REQUIRED TASK:
Please count the lines in the data below that contain the string "background", matching case exactly. Reply with the number only.

LISTED RECORDS:
-.-.-

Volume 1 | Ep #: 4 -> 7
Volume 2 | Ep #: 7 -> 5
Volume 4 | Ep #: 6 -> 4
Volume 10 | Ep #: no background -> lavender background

-.-.-

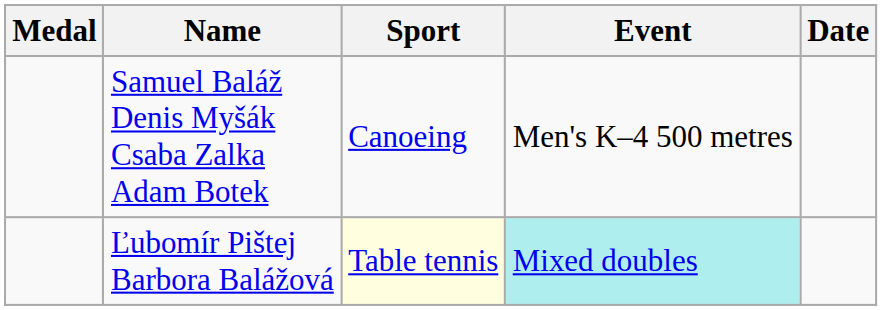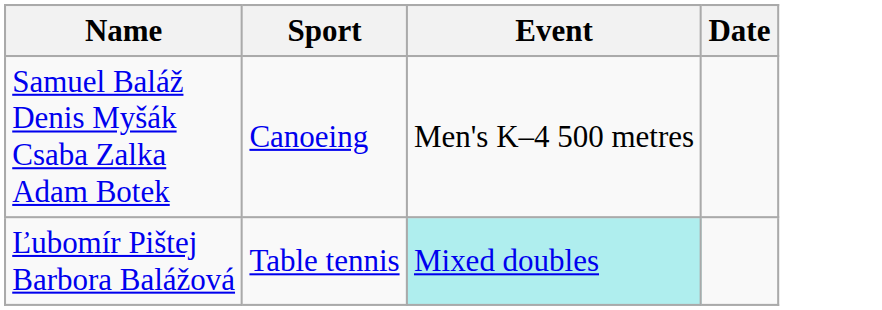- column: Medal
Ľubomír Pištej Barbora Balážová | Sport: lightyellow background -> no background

-.-.-

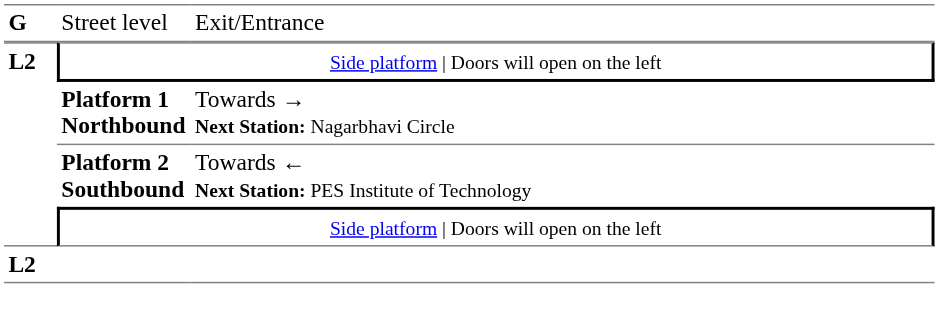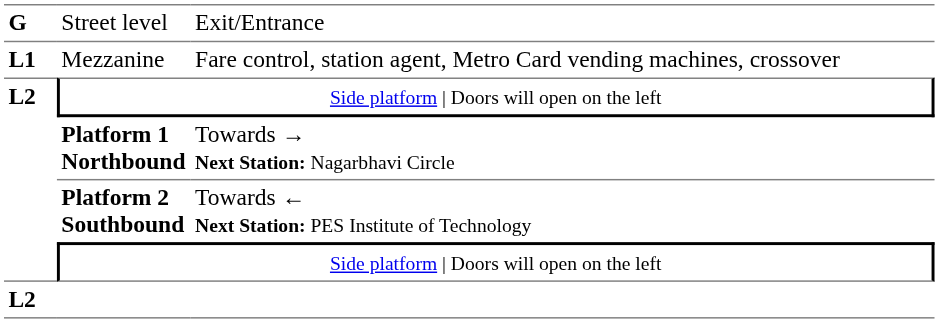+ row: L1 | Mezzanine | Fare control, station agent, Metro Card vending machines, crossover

-.-.-

PROBLEM SOLUTION:
2